## PROBLEM TO WORK ON
Return all of the material below line for line, with every character left unchanged.

[Stored records]
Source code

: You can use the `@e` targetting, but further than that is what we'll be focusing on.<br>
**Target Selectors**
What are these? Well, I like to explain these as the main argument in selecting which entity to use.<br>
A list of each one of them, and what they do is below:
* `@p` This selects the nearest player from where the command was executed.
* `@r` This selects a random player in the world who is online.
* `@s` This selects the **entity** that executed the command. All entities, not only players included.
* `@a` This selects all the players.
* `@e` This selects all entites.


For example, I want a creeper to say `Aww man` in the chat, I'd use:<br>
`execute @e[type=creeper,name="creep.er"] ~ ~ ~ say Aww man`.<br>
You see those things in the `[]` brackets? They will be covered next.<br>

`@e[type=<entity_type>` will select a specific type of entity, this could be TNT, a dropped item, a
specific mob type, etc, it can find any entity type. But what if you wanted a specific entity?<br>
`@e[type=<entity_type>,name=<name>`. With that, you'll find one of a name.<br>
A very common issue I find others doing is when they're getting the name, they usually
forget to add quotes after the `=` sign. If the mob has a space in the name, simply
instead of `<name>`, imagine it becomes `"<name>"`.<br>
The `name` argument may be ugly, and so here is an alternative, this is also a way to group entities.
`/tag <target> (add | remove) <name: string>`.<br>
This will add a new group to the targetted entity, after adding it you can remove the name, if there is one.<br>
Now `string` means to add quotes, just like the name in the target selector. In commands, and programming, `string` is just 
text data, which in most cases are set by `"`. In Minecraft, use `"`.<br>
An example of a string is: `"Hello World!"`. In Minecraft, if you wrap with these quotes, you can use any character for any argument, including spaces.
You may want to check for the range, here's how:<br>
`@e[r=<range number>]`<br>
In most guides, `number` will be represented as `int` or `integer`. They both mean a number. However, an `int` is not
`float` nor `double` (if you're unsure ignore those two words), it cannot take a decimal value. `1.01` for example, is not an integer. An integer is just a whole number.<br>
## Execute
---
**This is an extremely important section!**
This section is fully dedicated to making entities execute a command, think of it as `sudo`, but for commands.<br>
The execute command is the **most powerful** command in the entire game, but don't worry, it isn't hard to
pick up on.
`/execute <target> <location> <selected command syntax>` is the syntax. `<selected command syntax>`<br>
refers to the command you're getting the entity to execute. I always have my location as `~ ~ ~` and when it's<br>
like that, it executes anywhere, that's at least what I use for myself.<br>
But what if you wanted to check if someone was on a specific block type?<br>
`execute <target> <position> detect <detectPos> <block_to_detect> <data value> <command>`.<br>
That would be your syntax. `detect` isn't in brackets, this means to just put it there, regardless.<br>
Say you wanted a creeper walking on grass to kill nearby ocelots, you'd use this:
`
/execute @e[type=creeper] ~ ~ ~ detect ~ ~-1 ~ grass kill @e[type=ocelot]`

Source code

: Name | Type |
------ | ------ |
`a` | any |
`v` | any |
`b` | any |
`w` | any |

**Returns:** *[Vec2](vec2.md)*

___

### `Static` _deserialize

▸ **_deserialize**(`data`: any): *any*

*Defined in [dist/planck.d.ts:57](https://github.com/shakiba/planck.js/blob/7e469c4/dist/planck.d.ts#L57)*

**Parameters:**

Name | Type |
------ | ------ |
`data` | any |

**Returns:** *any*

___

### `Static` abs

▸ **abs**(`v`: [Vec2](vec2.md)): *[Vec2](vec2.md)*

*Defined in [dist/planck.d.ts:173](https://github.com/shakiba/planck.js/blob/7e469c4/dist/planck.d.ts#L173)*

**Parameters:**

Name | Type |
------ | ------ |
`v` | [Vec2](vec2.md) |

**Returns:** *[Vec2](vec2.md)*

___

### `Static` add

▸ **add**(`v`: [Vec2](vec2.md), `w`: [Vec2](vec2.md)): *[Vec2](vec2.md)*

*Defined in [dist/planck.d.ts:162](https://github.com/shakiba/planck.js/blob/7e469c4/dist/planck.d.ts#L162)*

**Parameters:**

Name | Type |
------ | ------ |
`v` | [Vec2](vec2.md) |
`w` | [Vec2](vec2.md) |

## TASK OUTPUT
Source code

: You can use the `@e` targetting, but further than that is what we'll be focusing on.<br>
**Target Selectors**
What are these? Well, I like to explain these as the main argument in selecting which entity to use.<br>
A list of each one of them, and what they do is below:
* `@p` This selects the nearest player from where the command was executed.
* `@r` This selects a random player in the world who is online.
* `@s` This selects the **entity** that executed the command. All entities, not only players included.
* `@a` This selects all the players.
* `@e` This selects all entites.


For example, I want a creeper to say `Aww man` in the chat, I'd use:<br>
`execute @e[type=creeper,name="creep.er"] ~ ~ ~ say Aww man`.<br>
You see those things in the `[]` brackets? They will be covered next.<br>

`@e[type=<entity_type>` will select a specific type of entity, this could be TNT, a dropped item, a
specific mob type, etc, it can find any entity type. But what if you wanted a specific entity?<br>
`@e[type=<entity_type>,name=<name>`. With that, you'll find one of a name.<br>
A very common issue I find others doing is when they're getting the name, they usually
forget to add quotes after the `=` sign. If the mob has a space in the name, simply
instead of `<name>`, imagine it becomes `"<name>"`.<br>
The `name` argument may be ugly, and so here is an alternative, this is also a way to group entities.
`/tag <target> (add | remove) <name: string>`.<br>
This will add a new group to the targetted entity, after adding it you can remove the name, if there is one.<br>
Now `string` means to add quotes, just like the name in the target selector. In commands, and programming, `string` is just 
text data, which in most cases are set by `"`. In Minecraft, use `"`.<br>
An example of a string is: `"Hello World!"`. In Minecraft, if you wrap with these quotes, you can use any character for any argument, including spaces.
You may want to check for the range, here's how:<br>
`@e[r=<range number>]`<br>
In most guides, `number` will be represented as `int` or `integer`. They both mean a number. However, an `int` is not
`float` nor `double` (if you're unsure ignore those two words), it cannot take a decimal value. `1.01` for example, is not an integer. An integer is just a whole number.<br>
## Execute
---
**This is an extremely important section!**
This section is fully dedicated to making entities execute a command, think of it as `sudo`, but for commands.<br>
The execute command is the **most powerful** command in the entire game, but don't worry, it isn't hard to
pick up on.
`/execute <target> <location> <selected command syntax>` is the syntax. `<selected command syntax>`<br>
refers to the command you're getting the entity to execute. I always have my location as `~ ~ ~` and when it's<br>
like that, it executes anywhere, that's at least what I use for myself.<br>
But what if you wanted to check if someone was on a specific block type?<br>
`execute <target> <position> detect <detectPos> <block_to_detect> <data value> <command>`.<br>
That would be your syntax. `detect` isn't in brackets, this means to just put it there, regardless.<br>
Say you wanted a creeper walking on grass to kill nearby ocelots, you'd use this:
`
/execute @e[type=creeper] ~ ~ ~ detect ~ ~-1 ~ grass kill @e[type=ocelot]`

Source code

: Name | Type |
------ | ------ |
`a` | any |
`v` | any |
`b` | any |
`w` | any |

**Returns:** *[Vec2](vec2.md)*

___

### `Static` _deserialize

▸ **_deserialize**(`data`: any): *any*

*Defined in [dist/planck.d.ts:57](https://github.com/shakiba/planck.js/blob/7e469c4/dist/planck.d.ts#L57)*

**Parameters:**

Name | Type |
------ | ------ |
`data` | any |

**Returns:** *any*

___

### `Static` abs

▸ **abs**(`v`: [Vec2](vec2.md)): *[Vec2](vec2.md)*

*Defined in [dist/planck.d.ts:173](https://github.com/shakiba/planck.js/blob/7e469c4/dist/planck.d.ts#L173)*

**Parameters:**

Name | Type |
------ | ------ |
`v` | [Vec2](vec2.md) |

**Returns:** *[Vec2](vec2.md)*

___

### `Static` add

▸ **add**(`v`: [Vec2](vec2.md), `w`: [Vec2](vec2.md)): *[Vec2](vec2.md)*

*Defined in [dist/planck.d.ts:162](https://github.com/shakiba/planck.js/blob/7e469c4/dist/planck.d.ts#L162)*

**Parameters:**

Name | Type |
------ | ------ |
`v` | [Vec2](vec2.md) |
`w` | [Vec2](vec2.md) |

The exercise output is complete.